Posted: Sun Sep 27, 2020 9:36 am
by webfork
While I've become very good at dealing with difficult PDF files over the years, this offers a very good breakdown on why the original design created so many problems:

What's so hard about PDF text extraction?https://filingdb.com/b/pdf-text-extraction (from: https://news.ycombinator.com/item?id=22473263)

In addition to notes about invisible text, added spaces for text separation, and off-page text (because, you know, why not), the author points out that the format was always intended as an OUTPUT format, never an input.

Setting aside the issues mentioned above along with a host of security issues, poor support for mobile users, compression, and compatibility, it's frustrating to say that in my world PDF is still the source. I still look for information on company intranets in PDF format first, because it tends to be more polished and not vague or in-progress junkfiles. It is still my destination format even (as the article points out) it's far from ideal.

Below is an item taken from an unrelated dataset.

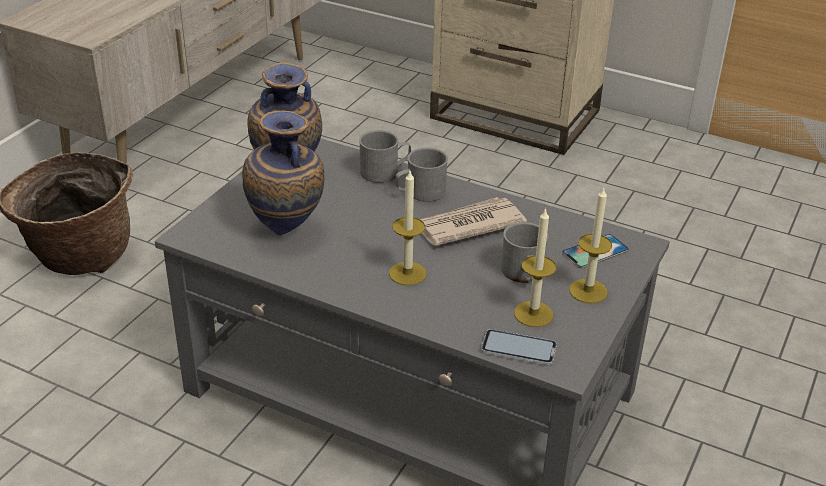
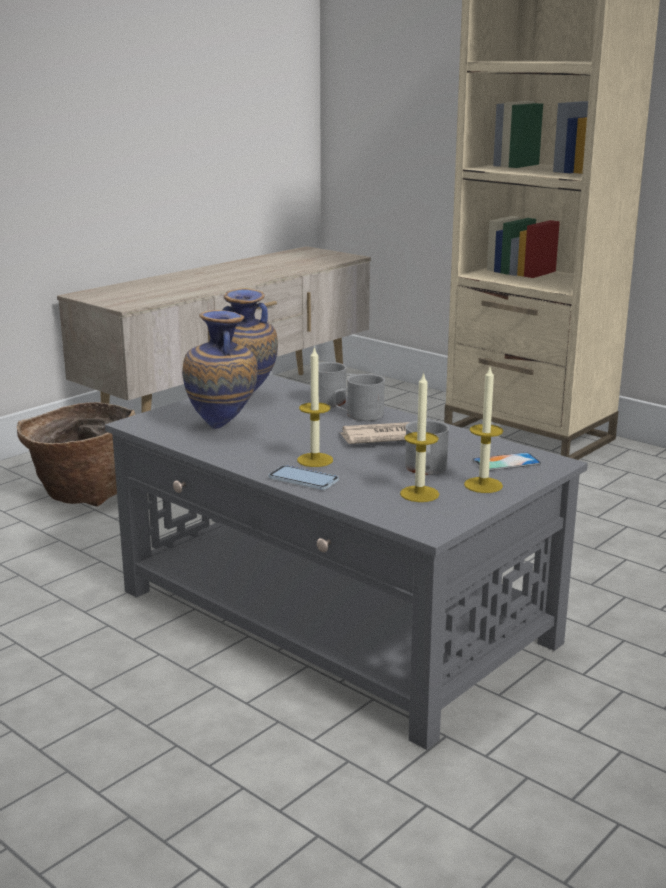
camera: 15 degrees right, 15 degrees down
phone [481,329,557,365] -> phone moved to [269,465,339,490]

Some suggested freeware workarounds for problems the article details:

Re: Problems with PDF

Posted: Sun Sep 27, 2020 2:57 pm
by vevy
Did you try Xpdf tools?

Code: Select all

pdftotext.exe -table input.pdf output.txt			//output name is optional
pdftotext.exe -layout input.pdf
or

Code: Select all

pdftohtml.exe input.pdf OutputDir

Re: Problems with PDF

Posted: Sun Sep 27, 2020 10:44 pm
by webfork
vevy wrote:
Sun Sep 27, 2020 2:57 pm
Did you try Xpdf tools?
They've been discussed in part on the site and yes, I was very impressed.

---

Some related threads

How to pull text out of a PDF and have it wrap correctly
viewtopic.php?p=91372#p91372

Combine batch of images into a PDF
viewtopic.php?p=97239#p97239

Re: Problems with PDF

Posted: Mon Sep 28, 2020 1:39 pm
by vevy
webfork wrote:
Sun Sep 27, 2020 10:44 pm
vevy wrote:
Sun Sep 27, 2020 2:57 pm
Did you try Xpdf tools?
They've been discussed in part on the site and yes, I was very impressed.
These are different tools than the one in the link. And still maintained. :wink: YMMV with complex pdf though.
Although, as lintalist noted here (from your second link above), they are related.